» Input data:
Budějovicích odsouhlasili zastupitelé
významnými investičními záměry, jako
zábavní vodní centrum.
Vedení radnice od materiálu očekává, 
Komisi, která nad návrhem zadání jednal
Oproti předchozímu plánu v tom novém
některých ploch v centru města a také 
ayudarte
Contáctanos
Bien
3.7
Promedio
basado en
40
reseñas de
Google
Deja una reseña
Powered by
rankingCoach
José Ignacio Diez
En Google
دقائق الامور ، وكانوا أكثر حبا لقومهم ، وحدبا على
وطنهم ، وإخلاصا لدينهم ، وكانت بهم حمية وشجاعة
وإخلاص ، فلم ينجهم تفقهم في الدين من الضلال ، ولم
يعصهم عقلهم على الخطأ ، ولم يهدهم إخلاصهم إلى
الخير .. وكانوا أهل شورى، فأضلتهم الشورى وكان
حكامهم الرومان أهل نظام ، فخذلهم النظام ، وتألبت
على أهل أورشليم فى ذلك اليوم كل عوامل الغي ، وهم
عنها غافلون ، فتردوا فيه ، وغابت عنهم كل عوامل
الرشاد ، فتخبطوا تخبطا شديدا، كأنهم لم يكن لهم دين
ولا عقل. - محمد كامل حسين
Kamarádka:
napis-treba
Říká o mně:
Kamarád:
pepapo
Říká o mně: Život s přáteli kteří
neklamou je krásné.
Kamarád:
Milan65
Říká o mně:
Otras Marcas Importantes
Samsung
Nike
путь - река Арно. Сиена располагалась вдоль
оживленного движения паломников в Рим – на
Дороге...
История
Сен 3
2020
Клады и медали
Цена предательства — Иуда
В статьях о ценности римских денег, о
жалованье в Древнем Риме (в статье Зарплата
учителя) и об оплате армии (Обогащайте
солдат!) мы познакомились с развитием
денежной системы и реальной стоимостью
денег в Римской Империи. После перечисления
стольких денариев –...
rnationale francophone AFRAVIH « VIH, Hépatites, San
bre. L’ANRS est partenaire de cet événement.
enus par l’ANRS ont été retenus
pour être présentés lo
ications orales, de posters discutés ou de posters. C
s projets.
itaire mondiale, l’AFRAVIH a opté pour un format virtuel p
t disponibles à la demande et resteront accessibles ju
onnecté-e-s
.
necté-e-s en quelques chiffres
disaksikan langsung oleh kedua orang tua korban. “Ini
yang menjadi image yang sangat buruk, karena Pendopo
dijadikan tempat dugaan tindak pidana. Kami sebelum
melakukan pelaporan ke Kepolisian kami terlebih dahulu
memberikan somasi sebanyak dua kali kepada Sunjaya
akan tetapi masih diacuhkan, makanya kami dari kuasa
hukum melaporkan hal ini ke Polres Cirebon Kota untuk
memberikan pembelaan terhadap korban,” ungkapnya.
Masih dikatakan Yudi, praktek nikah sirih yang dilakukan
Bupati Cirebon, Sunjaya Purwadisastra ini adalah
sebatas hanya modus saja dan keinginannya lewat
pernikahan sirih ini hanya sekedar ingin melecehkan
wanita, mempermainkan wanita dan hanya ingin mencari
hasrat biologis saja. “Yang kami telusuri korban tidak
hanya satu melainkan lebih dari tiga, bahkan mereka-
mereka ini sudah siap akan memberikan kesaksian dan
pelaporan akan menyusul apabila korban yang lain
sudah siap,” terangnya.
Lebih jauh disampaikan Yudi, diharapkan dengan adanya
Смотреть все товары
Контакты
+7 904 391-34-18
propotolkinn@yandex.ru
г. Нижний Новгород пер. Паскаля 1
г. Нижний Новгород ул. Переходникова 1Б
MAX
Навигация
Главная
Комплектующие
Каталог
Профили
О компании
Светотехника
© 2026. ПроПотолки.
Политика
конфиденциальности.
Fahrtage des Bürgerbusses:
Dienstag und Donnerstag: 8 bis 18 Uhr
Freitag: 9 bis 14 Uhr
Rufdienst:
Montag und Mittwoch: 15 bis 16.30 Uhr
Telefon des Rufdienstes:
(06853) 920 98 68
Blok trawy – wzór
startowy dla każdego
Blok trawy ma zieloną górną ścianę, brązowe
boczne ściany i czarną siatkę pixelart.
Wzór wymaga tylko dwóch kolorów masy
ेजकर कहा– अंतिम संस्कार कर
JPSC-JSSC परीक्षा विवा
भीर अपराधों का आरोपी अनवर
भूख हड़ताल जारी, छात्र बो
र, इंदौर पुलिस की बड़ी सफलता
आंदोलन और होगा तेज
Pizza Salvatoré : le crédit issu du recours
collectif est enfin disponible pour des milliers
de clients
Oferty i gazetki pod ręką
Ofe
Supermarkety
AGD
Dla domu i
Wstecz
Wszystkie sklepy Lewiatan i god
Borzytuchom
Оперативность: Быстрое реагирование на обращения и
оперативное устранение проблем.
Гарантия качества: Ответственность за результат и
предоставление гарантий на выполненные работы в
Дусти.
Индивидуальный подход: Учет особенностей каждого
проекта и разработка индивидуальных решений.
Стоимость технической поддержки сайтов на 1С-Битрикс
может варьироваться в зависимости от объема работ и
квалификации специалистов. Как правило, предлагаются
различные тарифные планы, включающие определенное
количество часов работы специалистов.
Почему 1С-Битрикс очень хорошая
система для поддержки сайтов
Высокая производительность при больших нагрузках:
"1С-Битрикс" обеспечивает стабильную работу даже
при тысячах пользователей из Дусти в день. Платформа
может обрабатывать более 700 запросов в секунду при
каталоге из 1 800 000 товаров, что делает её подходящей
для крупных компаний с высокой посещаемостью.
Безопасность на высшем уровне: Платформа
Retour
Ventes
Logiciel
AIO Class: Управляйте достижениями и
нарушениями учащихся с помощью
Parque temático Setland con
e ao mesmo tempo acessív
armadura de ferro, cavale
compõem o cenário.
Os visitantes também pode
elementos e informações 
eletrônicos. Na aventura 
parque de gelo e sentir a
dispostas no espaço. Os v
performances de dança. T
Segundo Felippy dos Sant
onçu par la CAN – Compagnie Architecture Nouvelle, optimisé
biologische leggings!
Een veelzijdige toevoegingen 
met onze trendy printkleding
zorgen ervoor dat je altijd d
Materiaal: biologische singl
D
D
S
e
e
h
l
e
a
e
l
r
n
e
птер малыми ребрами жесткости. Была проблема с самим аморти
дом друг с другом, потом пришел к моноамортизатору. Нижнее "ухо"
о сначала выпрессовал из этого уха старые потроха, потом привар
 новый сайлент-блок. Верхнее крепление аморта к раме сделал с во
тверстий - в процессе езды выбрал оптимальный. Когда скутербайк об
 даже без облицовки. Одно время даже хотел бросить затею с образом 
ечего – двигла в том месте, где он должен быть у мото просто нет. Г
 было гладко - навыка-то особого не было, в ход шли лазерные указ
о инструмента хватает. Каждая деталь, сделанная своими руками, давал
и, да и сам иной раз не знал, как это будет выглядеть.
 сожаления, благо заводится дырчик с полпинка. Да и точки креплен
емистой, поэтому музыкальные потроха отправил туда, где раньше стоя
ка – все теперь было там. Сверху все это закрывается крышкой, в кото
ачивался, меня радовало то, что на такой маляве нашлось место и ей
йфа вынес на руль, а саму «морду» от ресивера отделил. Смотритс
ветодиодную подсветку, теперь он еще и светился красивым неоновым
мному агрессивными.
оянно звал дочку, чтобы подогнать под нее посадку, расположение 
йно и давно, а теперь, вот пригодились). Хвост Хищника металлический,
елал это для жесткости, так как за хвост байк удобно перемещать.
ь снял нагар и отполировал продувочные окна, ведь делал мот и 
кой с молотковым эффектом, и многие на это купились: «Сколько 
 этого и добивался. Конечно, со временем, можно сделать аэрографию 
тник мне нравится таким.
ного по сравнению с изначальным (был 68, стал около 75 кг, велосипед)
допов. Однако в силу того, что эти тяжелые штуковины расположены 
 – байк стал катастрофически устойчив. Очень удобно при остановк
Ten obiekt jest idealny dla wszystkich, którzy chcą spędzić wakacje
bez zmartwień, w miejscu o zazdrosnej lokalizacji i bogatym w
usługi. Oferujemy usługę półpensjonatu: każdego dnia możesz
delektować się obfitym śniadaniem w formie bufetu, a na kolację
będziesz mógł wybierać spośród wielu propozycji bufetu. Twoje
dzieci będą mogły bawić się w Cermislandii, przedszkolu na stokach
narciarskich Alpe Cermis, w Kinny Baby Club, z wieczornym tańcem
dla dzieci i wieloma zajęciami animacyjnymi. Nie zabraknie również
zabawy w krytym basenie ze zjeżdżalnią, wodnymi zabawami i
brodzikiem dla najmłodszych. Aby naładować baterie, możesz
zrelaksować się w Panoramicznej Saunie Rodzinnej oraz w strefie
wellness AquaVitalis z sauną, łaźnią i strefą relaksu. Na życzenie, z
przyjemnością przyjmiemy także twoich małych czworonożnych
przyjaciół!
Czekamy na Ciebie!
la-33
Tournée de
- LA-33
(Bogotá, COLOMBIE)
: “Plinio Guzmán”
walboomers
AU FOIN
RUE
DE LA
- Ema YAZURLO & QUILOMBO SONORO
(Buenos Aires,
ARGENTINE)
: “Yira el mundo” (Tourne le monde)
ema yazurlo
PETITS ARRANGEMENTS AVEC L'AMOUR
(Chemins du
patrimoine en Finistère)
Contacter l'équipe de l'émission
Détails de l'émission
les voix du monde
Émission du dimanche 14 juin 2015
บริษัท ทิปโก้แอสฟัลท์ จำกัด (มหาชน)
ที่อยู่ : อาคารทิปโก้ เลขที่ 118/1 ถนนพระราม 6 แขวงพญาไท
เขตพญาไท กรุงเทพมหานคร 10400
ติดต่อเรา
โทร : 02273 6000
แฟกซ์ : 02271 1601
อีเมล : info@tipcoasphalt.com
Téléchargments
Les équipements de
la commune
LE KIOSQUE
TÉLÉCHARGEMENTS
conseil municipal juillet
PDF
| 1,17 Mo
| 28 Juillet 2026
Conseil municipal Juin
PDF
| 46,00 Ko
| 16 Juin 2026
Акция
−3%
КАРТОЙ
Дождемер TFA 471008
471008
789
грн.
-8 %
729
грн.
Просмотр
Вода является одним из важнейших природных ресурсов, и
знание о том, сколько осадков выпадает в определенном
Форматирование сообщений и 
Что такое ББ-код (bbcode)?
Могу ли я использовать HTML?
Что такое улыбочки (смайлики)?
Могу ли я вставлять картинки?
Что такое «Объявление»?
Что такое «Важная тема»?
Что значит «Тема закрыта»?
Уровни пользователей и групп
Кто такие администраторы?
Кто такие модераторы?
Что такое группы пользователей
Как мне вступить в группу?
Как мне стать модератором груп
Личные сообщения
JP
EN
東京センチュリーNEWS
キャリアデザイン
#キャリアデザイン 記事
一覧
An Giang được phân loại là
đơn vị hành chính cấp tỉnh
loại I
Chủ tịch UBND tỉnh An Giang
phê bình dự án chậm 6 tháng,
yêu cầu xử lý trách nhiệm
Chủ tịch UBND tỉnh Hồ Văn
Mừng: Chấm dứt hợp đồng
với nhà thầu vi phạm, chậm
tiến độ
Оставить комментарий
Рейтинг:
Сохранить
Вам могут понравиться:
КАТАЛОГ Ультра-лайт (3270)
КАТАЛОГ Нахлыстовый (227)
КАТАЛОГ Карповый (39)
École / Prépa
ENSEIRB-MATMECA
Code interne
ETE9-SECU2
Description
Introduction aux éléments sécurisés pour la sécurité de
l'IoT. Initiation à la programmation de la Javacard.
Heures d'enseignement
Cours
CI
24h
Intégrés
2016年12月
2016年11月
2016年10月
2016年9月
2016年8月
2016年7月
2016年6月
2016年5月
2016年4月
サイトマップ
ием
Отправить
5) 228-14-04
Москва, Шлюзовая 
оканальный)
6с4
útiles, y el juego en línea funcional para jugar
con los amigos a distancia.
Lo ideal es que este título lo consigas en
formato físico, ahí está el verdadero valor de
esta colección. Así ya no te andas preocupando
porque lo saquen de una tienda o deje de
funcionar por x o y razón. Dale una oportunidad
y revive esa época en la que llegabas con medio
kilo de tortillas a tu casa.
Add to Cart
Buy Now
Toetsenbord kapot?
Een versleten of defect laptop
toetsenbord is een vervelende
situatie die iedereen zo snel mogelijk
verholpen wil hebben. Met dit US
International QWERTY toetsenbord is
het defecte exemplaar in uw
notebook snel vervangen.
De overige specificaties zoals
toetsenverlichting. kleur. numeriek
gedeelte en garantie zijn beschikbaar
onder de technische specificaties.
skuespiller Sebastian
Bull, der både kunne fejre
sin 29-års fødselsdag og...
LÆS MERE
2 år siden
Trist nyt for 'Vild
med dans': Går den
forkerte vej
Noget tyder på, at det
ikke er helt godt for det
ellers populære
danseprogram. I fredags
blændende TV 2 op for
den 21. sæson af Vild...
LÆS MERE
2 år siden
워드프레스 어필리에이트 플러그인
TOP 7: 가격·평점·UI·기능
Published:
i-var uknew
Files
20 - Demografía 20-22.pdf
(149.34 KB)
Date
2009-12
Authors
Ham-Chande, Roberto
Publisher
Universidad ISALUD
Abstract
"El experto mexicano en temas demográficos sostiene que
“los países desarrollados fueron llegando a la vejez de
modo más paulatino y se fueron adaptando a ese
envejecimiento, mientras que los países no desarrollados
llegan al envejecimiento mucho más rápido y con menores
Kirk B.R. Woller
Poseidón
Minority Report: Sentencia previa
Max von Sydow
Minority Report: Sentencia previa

» Directive: Using the data above, reproduce exactly the lines between those holding "Индивидуальный подход: Учет" and "йфа вынес на", inclusive, and no others.

» Response to the exercise:
Индивидуальный подход: Учет особенностей каждого
проекта и разработка индивидуальных решений.
Стоимость технической поддержки сайтов на 1С-Битрикс
может варьироваться в зависимости от объема работ и
квалификации специалистов. Как правило, предлагаются
различные тарифные планы, включающие определенное
количество часов работы специалистов.
Почему 1С-Битрикс очень хорошая
система для поддержки сайтов
Высокая производительность при больших нагрузках:
"1С-Битрикс" обеспечивает стабильную работу даже
при тысячах пользователей из Дусти в день. Платформа
может обрабатывать более 700 запросов в секунду при
каталоге из 1 800 000 товаров, что делает её подходящей
для крупных компаний с высокой посещаемостью.
Безопасность на высшем уровне: Платформа
Retour
Ventes
Logiciel
AIO Class: Управляйте достижениями и
нарушениями учащихся с помощью
Parque temático Setland con
e ao mesmo tempo acessív
armadura de ferro, cavale
compõem o cenário.
Os visitantes também pode
elementos e informações 
eletrônicos. Na aventura 
parque de gelo e sentir a
dispostas no espaço. Os v
performances de dança. T
Segundo Felippy dos Sant
onçu par la CAN – Compagnie Architecture Nouvelle, optimisé
biologische leggings!
Een veelzijdige toevoegingen 
met onze trendy printkleding
zorgen ervoor dat je altijd d
Materiaal: biologische singl
D
D
S
e
e
h
l
e
a
e
l
r
n
e
птер малыми ребрами жесткости. Была проблема с самим аморти
дом друг с другом, потом пришел к моноамортизатору. Нижнее "ухо"
о сначала выпрессовал из этого уха старые потроха, потом привар
 новый сайлент-блок. Верхнее крепление аморта к раме сделал с во
тверстий - в процессе езды выбрал оптимальный. Когда скутербайк об
 даже без облицовки. Одно время даже хотел бросить затею с образом 
ечего – двигла в том месте, где он должен быть у мото просто нет. Г
 было гладко - навыка-то особого не было, в ход шли лазерные указ
о инструмента хватает. Каждая деталь, сделанная своими руками, давал
и, да и сам иной раз не знал, как это будет выглядеть.
 сожаления, благо заводится дырчик с полпинка. Да и точки креплен
емистой, поэтому музыкальные потроха отправил туда, где раньше стоя
ка – все теперь было там. Сверху все это закрывается крышкой, в кото
ачивался, меня радовало то, что на такой маляве нашлось место и ей
йфа вынес на руль, а саму «морду» от ресивера отделил. Смотритс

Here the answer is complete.